Chi pensa alla Corvette immagina una sportiva con un lungo cofano anteriore, fiancate belle solide e un lunotto posteriore di grandi dimensioni. La coupé americana del resto è una vettura dall’immagine forte e ben definita, al pari di un altro mito come la Porsche 911, che nel corso degli anni si è aggiornata senza mai tradire alcune caratteristiche essenziali. Questo però non significa che la ‘vette sia rimasta sempre uguale a sé stessa. Nel 1990 per esempio è stata reinterpretata dalla carrozzeria Bertone, che utilizzò il suo motore a otto cilindri per dare origine alla proposta di stile Nivola, una filante coupé ad alte prestazioni molto innovativa per l’epoca: basti sapere che aveva le ruote posteriori sterzanti, una soluzione tecnica molto in voga sulle sportive di oggi.


E' più bassa grazie ai sedili "cavi"


Per la Bertone non fu difficile reinterpretare lo stile della Corvette, dal momento che la Nivola era un’auto costruita su misura che di fatto non aveva punti in comune con la sportiva americana. Il motore ad esempio è dietro la cabina di guida e non davanti, come sulla ‘vette, mentre il tetto venne ribassato (l’altezza passa da 1,19 a soli 1,10 metri) grazie ad un accorgimento del tutto inusuale: i sedili sono montati più in basso perché la seduta è fissata direttamente al telaio e non c’è un vero e proprio cuscino.
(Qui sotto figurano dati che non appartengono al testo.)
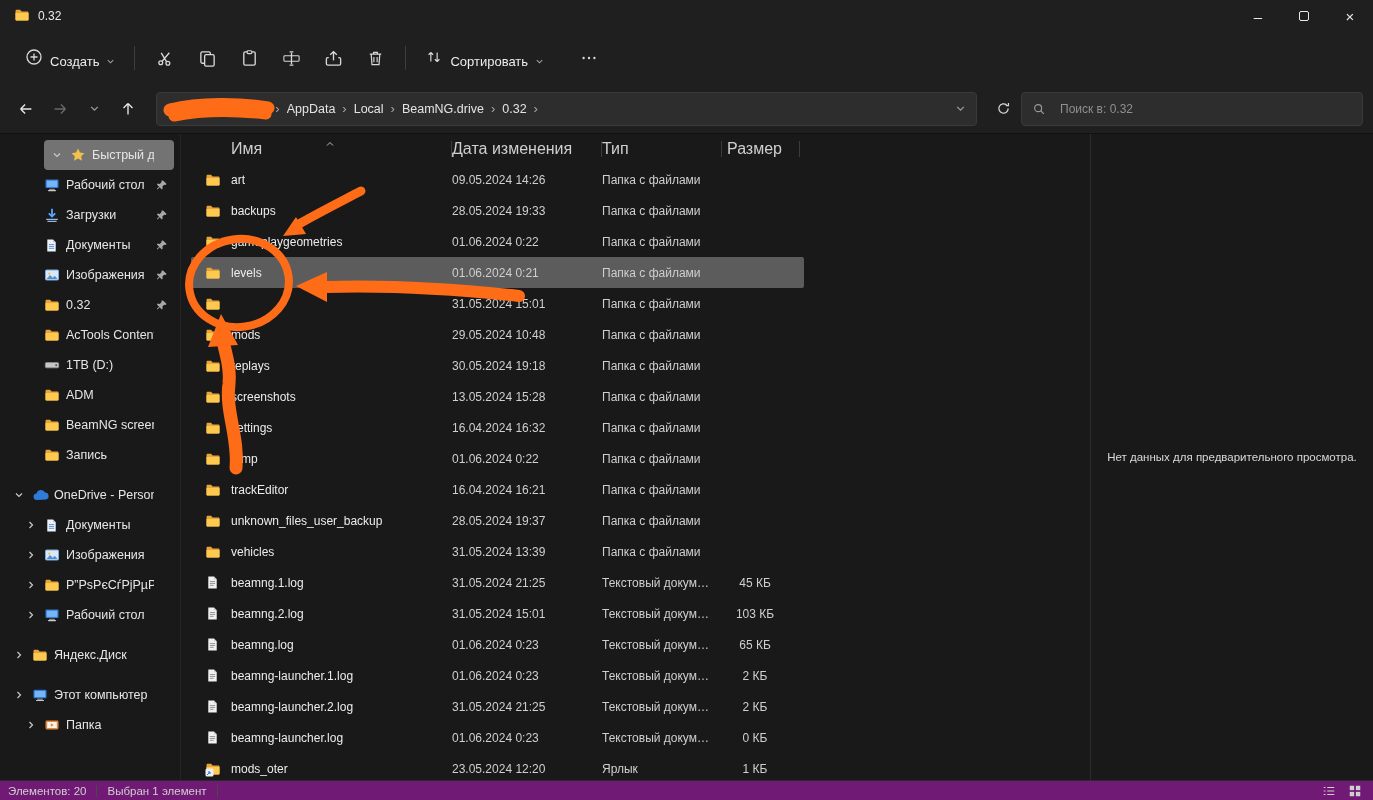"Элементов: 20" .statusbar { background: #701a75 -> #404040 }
L'impressione quindi è di sedere su sedili cavi. La Nivola assume quindi le sembianze tipiche delle auto a motore centrale, dotate cioè di un’estremità anteriore molto compatta, del parabrezza avvolgente e del posteriore quasi orizzontale.


E' Nuvolari anche nel colore


Il motore V8 era basato sul 5.7 della Corvette ZR1, ma venne potenziato dalla Bertone grazie all’aggiunta di un doppio turbocompressore: i cavalli aumentarono così da 375 a 650 CV. Le conseguenze sulla guida di un incremento simile non furono lasciate al caso, visto che i tecnici della carrozzeria lavorarono sulla messa a punto e spostarono il 60% della massa sul retrotreno, dandogli più aderenza e migliorando così la maneggevolezza. La Nivola era dotata inoltre delle ruote posteriori sterzanti, messe a punto per l’occasione dalla Lotus. Il tettuccio era amovibile. La Bertone scelse il nome come omaggio nei confronti di Tazio Nuvolari, il grande pilota amante di auto gialle (e la Nivola non a caso lo è…) soprannominato proprio Nivola.